======== EXTRACTED TEXT
Nucleic Acids and Expression

[0092] In the present methods, a tunable cytokine receptor subunit polypeptide may be produced by recombinant methods. A nucleic acid sequence encoding the tunable cytokine receptor subunit polypeptide may be incorporated into an expression vector in operable association with one or more expression control sequences (e.g. promoters, enhancers) into the cell to be engineered. The nucleic acid sequence encoding tunable cytokine receptor subunit polypeptide may be obtained from various sources as designed during the engineering process. Exemplary nucleic coding sequences are provided as SEQ ID NO:1 , 3, 5, 7, 9, 1 1 , 13, 15, 17, 19, 21 , 23, 25, 27, 29, 31 , 33, 35, 37, 39, 41 , 43, 45, 47, 49, 51 , 53, 55, 57, 59 61 , 63, 65, 67, 69, 71 , 73, 75, 77, 79, 81 , 85, 87, 89 or 90 which may be provided as a ssDNA, dsDNA, DNA:RNA hybrid, ssRNA, dsRNA, or analogs thereof.

[0093] The tunable cytokine receptor subunit polypeptide and variants thereof may be prepared by introducing appropriate nucleotide changes into the coding sequences, as described herein. Such variants comprise insertions, substitutions, and/or deletions of residues as noted. Any combination of insertion, substitution, and/or specified deletion is made to arrive at the final construct, provided that the final construct possesses the desired biological activity as defined herein.

[0094] To achieve expression of the recombinant protein, a nucleic acid encoding a tunable cytokine receptor subunit polypeptide is inserted into a replicable vector for expression. Many such vectors are available. The vector components generally include, but are not limited to, one or more of the following: an origin of replication, an internal ribosome entry site (IRES), one or more marker genes, an enhancer element, a promoter, and a transcription termination sequence. Vectors include viral vectors, plasmid vectors, integrating vectors, and the like.
================
PROBLEM 1
What types of vectors does the nucleic acids and expression passage list?
PROBLEM 2
Translate this sentence from the nucleic acids and expression passage into Spanish: "Such variants comprise insertions, substitutions, and/or deletions of residues as noted."
PROBLEM 3
Write what comes next in the nucleic acids and expression passage, starting after its last sentence.
======== DATASET EXCERPTS
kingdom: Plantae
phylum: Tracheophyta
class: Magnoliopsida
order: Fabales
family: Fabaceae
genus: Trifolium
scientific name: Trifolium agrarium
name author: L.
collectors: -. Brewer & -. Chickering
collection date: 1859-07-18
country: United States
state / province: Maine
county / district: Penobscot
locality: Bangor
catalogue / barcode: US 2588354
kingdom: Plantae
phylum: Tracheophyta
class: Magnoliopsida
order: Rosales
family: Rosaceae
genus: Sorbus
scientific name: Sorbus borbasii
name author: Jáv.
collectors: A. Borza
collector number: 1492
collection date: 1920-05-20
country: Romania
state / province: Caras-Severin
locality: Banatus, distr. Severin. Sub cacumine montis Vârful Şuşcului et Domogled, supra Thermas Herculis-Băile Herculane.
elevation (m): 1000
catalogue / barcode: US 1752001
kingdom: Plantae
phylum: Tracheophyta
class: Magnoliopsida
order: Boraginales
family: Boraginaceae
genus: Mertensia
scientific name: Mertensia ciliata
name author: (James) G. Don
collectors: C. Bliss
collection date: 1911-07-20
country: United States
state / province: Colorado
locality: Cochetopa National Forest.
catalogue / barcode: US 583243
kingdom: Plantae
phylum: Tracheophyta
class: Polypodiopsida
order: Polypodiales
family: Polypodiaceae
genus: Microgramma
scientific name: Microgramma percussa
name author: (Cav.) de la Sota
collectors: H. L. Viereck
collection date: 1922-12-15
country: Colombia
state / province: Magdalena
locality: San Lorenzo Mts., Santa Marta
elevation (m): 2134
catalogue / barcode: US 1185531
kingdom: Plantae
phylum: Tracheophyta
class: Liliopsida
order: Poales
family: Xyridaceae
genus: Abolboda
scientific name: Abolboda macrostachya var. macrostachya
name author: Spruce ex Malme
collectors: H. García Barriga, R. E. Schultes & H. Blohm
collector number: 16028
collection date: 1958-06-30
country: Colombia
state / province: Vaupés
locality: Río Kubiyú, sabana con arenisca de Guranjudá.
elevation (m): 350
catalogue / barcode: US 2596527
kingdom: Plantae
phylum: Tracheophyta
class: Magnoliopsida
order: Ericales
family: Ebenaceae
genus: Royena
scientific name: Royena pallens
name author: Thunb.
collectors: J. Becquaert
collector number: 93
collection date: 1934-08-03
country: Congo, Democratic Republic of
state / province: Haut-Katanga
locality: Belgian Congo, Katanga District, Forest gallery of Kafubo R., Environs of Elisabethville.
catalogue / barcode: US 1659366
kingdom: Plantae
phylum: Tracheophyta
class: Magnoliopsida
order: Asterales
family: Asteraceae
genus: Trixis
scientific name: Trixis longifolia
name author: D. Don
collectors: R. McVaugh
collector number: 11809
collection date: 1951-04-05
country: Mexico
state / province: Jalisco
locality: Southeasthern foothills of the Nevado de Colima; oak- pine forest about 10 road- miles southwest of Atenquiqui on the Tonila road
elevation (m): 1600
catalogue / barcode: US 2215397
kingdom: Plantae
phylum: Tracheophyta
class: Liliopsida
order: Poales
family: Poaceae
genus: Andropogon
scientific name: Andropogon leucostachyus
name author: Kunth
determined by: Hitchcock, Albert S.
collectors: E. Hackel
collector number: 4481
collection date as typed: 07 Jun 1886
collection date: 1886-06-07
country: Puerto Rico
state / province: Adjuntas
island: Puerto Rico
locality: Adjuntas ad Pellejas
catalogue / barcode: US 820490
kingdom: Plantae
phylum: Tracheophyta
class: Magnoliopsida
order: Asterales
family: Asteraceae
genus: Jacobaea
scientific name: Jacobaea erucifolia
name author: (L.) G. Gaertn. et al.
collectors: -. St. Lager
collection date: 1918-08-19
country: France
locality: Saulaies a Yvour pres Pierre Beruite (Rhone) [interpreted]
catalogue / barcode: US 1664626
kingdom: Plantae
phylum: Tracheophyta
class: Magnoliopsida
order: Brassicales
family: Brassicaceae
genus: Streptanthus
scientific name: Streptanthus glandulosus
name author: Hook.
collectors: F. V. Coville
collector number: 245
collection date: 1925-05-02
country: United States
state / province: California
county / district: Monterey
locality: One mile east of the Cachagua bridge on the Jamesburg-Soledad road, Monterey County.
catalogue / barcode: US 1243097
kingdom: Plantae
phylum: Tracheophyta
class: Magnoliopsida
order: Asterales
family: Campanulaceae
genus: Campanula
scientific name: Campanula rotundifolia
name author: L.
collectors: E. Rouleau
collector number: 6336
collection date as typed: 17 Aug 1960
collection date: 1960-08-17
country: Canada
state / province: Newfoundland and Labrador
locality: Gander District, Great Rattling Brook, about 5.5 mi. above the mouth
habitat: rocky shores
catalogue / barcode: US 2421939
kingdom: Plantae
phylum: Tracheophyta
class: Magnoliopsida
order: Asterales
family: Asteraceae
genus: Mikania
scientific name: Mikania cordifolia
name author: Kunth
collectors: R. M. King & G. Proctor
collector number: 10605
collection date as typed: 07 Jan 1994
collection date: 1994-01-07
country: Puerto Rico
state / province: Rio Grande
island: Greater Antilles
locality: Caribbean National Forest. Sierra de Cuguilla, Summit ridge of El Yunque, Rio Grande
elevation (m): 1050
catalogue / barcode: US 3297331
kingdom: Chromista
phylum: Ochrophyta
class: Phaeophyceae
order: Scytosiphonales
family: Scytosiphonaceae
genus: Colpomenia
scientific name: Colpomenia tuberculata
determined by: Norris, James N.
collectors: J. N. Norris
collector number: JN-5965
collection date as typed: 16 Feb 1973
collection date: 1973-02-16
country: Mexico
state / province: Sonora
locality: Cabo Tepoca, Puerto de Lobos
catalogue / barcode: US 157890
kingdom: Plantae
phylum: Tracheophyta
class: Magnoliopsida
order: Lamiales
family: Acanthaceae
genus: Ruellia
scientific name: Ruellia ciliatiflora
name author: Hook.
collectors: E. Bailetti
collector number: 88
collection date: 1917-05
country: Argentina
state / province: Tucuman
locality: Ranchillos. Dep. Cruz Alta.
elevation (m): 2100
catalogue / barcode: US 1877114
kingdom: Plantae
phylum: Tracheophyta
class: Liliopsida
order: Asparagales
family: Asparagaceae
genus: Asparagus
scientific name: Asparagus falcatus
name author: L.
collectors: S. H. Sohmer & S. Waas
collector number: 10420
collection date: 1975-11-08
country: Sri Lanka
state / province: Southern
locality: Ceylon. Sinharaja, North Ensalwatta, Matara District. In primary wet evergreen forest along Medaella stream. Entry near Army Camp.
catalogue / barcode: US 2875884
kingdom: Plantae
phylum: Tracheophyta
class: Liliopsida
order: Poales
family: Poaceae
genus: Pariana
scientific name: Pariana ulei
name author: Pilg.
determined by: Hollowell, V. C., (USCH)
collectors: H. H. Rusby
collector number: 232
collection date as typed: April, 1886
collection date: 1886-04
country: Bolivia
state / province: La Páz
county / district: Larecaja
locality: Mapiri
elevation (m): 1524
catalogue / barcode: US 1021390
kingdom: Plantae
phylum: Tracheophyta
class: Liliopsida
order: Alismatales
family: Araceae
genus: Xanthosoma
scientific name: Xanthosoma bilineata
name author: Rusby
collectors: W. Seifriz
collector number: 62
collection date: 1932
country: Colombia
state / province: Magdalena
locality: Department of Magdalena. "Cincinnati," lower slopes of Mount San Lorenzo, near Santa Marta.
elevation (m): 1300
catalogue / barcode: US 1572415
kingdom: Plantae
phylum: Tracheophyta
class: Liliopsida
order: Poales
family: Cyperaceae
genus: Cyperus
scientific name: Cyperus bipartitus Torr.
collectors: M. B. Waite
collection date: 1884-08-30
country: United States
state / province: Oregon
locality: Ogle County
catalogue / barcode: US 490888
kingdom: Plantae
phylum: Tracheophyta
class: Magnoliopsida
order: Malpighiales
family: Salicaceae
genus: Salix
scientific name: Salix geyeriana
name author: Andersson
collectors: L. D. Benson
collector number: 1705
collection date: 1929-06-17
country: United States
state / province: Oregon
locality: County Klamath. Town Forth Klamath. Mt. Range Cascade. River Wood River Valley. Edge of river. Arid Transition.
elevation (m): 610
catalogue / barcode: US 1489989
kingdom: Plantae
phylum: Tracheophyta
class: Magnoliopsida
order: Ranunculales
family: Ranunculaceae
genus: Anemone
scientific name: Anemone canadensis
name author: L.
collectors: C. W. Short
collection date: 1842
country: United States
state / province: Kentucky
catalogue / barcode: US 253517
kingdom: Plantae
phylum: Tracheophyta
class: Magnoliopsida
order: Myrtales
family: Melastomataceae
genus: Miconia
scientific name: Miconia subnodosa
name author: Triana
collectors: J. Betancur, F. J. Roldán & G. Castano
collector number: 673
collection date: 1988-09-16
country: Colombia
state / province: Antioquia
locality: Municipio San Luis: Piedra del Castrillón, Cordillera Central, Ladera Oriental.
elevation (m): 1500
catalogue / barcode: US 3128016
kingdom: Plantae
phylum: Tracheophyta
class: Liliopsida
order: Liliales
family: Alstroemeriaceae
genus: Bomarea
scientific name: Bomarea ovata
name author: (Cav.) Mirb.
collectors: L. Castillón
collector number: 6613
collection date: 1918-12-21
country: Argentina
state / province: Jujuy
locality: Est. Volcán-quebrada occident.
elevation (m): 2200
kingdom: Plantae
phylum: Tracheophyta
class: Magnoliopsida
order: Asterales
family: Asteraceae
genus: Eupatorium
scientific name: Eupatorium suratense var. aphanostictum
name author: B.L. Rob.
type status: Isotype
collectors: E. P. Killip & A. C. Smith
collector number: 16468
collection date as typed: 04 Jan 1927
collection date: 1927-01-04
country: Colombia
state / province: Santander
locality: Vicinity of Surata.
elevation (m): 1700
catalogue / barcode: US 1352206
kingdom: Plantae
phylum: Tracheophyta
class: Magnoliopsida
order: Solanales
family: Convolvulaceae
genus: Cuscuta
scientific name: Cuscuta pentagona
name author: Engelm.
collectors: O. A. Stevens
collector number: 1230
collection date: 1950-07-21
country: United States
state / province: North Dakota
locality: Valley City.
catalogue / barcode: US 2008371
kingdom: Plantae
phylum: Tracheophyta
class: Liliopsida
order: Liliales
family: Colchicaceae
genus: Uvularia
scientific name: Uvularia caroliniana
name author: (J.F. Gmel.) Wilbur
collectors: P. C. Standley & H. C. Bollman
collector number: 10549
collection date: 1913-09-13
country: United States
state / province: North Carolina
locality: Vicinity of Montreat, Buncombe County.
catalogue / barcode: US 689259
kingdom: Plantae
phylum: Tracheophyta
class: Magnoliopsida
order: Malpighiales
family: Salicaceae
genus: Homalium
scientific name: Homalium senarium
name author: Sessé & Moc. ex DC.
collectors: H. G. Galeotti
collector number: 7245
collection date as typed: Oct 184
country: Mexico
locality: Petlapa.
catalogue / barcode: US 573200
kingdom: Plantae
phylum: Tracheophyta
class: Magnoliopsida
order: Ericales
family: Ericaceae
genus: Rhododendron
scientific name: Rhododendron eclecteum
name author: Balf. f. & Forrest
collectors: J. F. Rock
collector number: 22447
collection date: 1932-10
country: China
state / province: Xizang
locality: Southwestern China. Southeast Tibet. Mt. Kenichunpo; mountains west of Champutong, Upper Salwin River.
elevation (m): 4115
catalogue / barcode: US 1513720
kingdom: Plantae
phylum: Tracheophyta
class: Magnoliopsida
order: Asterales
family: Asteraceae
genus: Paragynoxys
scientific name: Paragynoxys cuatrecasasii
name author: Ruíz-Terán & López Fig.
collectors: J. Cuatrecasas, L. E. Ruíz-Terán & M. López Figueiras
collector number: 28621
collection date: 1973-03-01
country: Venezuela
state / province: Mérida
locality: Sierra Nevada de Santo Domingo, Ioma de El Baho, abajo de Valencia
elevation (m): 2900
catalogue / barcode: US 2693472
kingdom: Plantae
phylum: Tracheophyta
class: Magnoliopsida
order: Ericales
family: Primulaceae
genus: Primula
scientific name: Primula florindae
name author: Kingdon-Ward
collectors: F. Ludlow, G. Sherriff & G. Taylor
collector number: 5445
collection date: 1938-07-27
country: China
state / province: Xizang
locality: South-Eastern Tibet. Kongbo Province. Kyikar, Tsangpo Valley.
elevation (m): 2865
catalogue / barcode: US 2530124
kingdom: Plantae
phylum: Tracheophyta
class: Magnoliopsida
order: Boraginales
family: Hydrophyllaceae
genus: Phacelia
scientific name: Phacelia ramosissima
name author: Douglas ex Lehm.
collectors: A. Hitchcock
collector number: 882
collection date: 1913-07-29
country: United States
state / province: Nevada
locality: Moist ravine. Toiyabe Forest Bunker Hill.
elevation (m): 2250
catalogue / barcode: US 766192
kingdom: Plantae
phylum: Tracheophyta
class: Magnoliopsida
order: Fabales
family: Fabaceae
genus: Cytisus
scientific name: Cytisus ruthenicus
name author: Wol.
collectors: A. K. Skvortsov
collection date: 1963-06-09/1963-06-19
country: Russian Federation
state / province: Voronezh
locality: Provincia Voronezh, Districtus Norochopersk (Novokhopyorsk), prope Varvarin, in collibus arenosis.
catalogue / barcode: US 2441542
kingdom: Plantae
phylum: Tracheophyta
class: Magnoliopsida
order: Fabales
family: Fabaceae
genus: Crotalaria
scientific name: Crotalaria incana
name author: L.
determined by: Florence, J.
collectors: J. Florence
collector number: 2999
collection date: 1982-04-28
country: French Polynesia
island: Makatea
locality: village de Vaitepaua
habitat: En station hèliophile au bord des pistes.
================
TASK ANSWER 1
Viral vectors, plasmid vectors, integrating vectors, and the like.

TASK ANSWER 2
Dichas variantes comprenden inserciones, sustituciones y/o deleciones de residuos, según se indica.

TASK ANSWER 3
[0095] Expression vectors for expression of the tunable cytokine receptor subunit polypeptide may be viral vectors or non-viral vectors. Plasmids are examples of non-viral vectors. In order to facilitate transfection of the target cells, the target cell may be exposed directly to the non-viral vector under conditions that facilitate uptake of the non-viral vector. Examples of conditions which facilitate uptake of foreign nucleic acid by mammalian cells are well known in the art and include but are not limited to chemical means (such as Lipofectamine®, Thermo-Fisher Scientific), high salt, electroporation, and magnetic fields (electroporation). For example, see Novickij et al. (2016) Scientific Reports volume 6, Article number: 33537, “Pulsed Electromagnetic Field Assisted in vitro Electroporation”. In one embodiment, a non-viral vector may be provided in a non-viral delivery system. Non-viral delivery systems are typically complexes to facilitate transduction of the target cell with a nucleic acid cargo wherein the nucleic acid is complexed with agents such as cationic lipids (DOTAP, DOTMA), surfactants, biologicals (gelatin, chitosan), metals (gold, magnetic iron) and synthetic polymers (PLG, PEI, PAMAM). Numerous embodiments of non-viral delivery systems are well known in the art including lipidic vector systems (Lee et al. (1997) Grit Rev Ther Drug Carrier Syst. 14:173-206); polymer coated liposomes (Marin et al., U.S. Pat. No. 5,213,804, issued May 25, 1993; Woodie, et al., U.S. Pat. No. 5,013,556, issued May 7, 1991 ); cationic liposomes (Epand et al., U.S. Pat. No. 5,283,185, issued Feb. 1 , 1994; Jessee, J. A., U.S. Pat. No. 5,578,475, issued Nov. 26, 1996; Rose et al, U.S. Pat. No. 5,279,833, issued Jan. 18, 1994; Gebeyehu et al., U.S. Pat. No. 5,334,761 , issued Aug. 2, 1994).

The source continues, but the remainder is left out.